Artikel 1, onderdeel B (artikel 5b)

Dit artikel is vergelijkbaar met artikel 4 zoals dat tot op heden luidde. Daarmee wordt voorkomen, dat ook voor geringe bedragen een subsidie moet worden verstrekt. De uitvoeringslasten blijven zo beperkt.

Artikel I, onderdeel B (artikel 5c)

Dit artikel beoogt te voorzien in het toekennen van subsidie voor meerkosten in het geval de werknemer het dienstverband verbreekt terwijl de werkgever nog geen aanspraak op premiekorting heeft kunnen maken en dat in de toekomst als gevolg daarvan ook niet zal kunnen. Eenzelfde situatie kan zich voordoen indien uiteindelijk blijkt dat bij de werkgever geen passende arbeid voorhanden is voor deze werknemer.

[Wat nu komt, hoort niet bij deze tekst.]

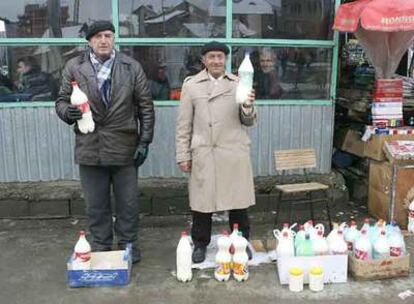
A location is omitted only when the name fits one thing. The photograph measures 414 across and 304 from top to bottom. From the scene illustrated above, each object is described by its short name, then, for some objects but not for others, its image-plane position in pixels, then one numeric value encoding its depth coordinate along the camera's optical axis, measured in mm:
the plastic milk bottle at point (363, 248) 4125
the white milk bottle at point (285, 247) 4078
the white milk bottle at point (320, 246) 4078
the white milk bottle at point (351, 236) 4273
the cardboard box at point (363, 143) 5469
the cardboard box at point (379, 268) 4148
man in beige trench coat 4156
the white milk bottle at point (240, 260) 4094
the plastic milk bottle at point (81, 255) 4035
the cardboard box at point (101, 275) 4070
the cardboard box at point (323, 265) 4043
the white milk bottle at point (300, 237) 4109
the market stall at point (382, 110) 5285
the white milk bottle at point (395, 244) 4184
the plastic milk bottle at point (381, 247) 4148
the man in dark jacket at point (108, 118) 4121
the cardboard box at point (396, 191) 5289
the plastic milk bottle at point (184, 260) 4113
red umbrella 4801
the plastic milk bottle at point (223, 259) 4098
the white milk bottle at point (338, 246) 4107
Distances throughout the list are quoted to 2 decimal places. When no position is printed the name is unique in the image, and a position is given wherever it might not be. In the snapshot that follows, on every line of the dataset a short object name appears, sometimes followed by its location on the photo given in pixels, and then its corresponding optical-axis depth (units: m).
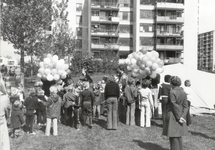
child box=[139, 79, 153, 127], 9.16
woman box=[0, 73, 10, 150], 4.68
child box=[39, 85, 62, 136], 8.16
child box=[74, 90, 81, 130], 9.00
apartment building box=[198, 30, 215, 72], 96.00
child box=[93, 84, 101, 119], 10.24
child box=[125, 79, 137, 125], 9.48
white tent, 12.60
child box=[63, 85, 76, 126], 9.12
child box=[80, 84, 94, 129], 8.91
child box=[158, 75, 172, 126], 9.04
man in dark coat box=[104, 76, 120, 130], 8.76
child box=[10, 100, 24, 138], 7.74
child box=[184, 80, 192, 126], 8.84
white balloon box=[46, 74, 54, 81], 11.06
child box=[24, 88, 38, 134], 8.22
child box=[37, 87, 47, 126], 8.75
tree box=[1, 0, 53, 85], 20.22
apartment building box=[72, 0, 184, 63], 46.31
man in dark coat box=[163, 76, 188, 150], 5.69
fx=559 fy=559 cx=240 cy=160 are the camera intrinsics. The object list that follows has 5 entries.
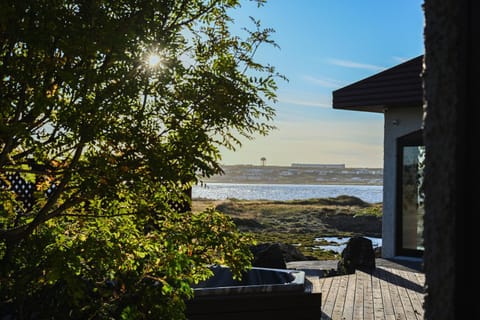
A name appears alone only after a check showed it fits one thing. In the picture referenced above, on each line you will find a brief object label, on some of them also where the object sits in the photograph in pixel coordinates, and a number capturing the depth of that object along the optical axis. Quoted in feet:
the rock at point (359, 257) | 29.19
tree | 9.84
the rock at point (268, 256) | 24.22
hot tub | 16.69
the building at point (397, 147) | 33.37
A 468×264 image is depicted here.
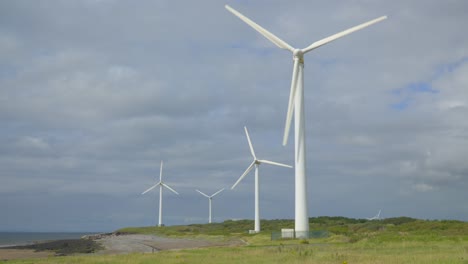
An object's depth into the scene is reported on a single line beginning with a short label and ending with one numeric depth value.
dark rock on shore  58.17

Artikel I, onderdeel B (artikel 5d)

Deze bepaling is inhoudelijk gelijk aan artikel 5 zoals dat tot op heden luidde.

Artikel II

Dit besluit treedt in werking met ingang van dezelfde dag als de Wet van 14 december 2001 tot wijziging van enkele sociale zekerheidswetten (Belastingplan 2002 V-Sociale zekerheidswetgeving) (Stb. 644). Dit is voorzien op 1 januari 2002.

De Staatssecretaris van Sociale Zaken en Werkgelegenheid,

J. F. Hoogervorst


XNoot
1

Stb. 1998, 293, laatstelijk gewijzigd bij besluit van 13 december 2001, Stb. 687.

XHistnoot

Het advies van de Raad van State wordt niet openbaar gemaakt op grond van artikel 25a, vijfde lid jo vierde lid, onder b van de Wet op de Raad van State, omdat het uitsluitend opmerkingen van redactionele aard bevat.